The central theme running through these accounts regarding destination is crystal clear: souls gravitate to the plane that corresponds to their spiritual state, character, and level of awareness developed during their earthly life.
Souls heavily burdened by materialism, selfishness, negative emotions, or unresolved earthly attachments find themselves in lower, darker, and often confused states – realms that reflect their inner state.
Souls who cultivated love, compassion, understanding, and spiritual awareness during their lives ascend to brighter, more harmonious planes where learning and service continue.
In this perspective:
There isn’t necessarily a judgement by a separate entity imposing a destination, but rather a natural law or spiritual gravity where the soul is drawn to its energetic and qualitative likeness.
The “afterlife experience” is less about external reward or punishment and more about the internal state one arrives with, which then determines the environment they inhabit and experience.
One’s character, built through countless actions, thoughts, and choices on Earth, is the passport to the next realm.
The Shared Insight: Actions and Character Have Eternal Weight
Despite their vastly different origins – a biblical parable attributed to Jesus and mediumistic communications – Luke 16:26 and Testimony of Light echo a remarkably similar core concept: our earthly actions and character formation are not ephemeral; they have profound and lasting implications for our post-mortem existence.
Luke 16:26, through the parable, depicts the result: a fixed, final separation based on how differing lives were lived.

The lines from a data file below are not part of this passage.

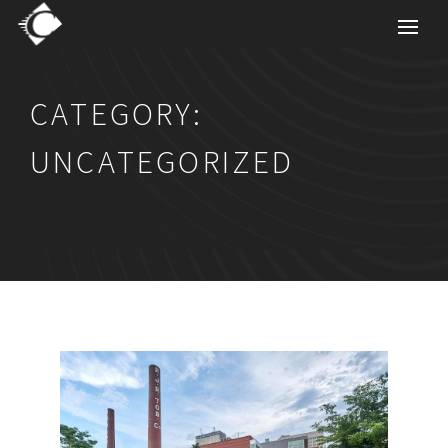
CATEGORY:
UNCATEGORIZED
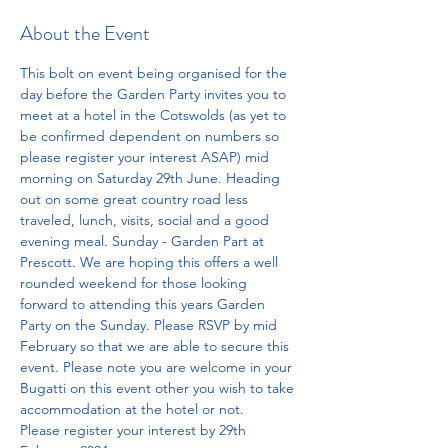
About the Event
This bolt on event being organised for the 
day before the Garden Party invites you to 
meet at a hotel in the Cotswolds (as yet to 
be confirmed dependent on numbers so 
please register your interest ASAP) mid 
morning on Saturday 29th June. Heading 
out on some great country road less 
traveled, lunch, visits, social and a good 
evening meal. Sunday - Garden Part at 
Prescott. We are hoping this offers a well 
rounded weekend for those looking 
forward to attending this years Garden 
Party on the Sunday. Please RSVP by mid 
February so that we are able to secure this 
event. Please note you are welcome in your 
Bugatti on this event other you wish to take 
accommodation at the hotel or not.
Please register your interest by 29th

The “great chasm” is the ultimate divide between the outcomes of two fundamentally different ways of being.
Testimony of Light describes the mechanism: The soul’s inner state, forged by actions and choices, determines its vibrational resonance and thus the realm it naturally inhabits. The ‘planes’ are like different sides of the “chasm,” differentiated by the spiritual density or lightness of their inhabitants.
Both suggest that the afterlife is not arbitrary. It is, in a fundamental sense, a consequence. A consequence of the love we cultivated or neglected, the compassion we showed or withheld, the selfishness we indulged or overcame, the awareness we sought or ignored.

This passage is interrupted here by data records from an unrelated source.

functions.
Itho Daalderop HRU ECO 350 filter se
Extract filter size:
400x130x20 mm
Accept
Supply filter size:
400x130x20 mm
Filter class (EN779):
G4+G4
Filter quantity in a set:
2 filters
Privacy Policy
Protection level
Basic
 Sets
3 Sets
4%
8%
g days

For everyone, this shared perspective offers a powerful call to self-reflection:
If how we live now shapes what comes next, how are we living?
Are we building a character of light, compassion, and integrity, or one of darkness, indifference, and self-concern?
The “great chasm” isn’t just a biblical image; it can be seen as the potentially vast and fixed difference between the states of being cultivated by radically different ways of life on Earth.
Whether one views the afterlife through the lens of divine judgement, spiritual evolution, or simply as a profound mystery, the convergence of ideas from sources like Luke 16:26 and Testimony of Light underscores a compelling notion: the life we are building here, through our character and actions, is the most significant preparation for whatever lies beyond. The chasm, in essence, is the ultimate reflection of the path we chose to walk.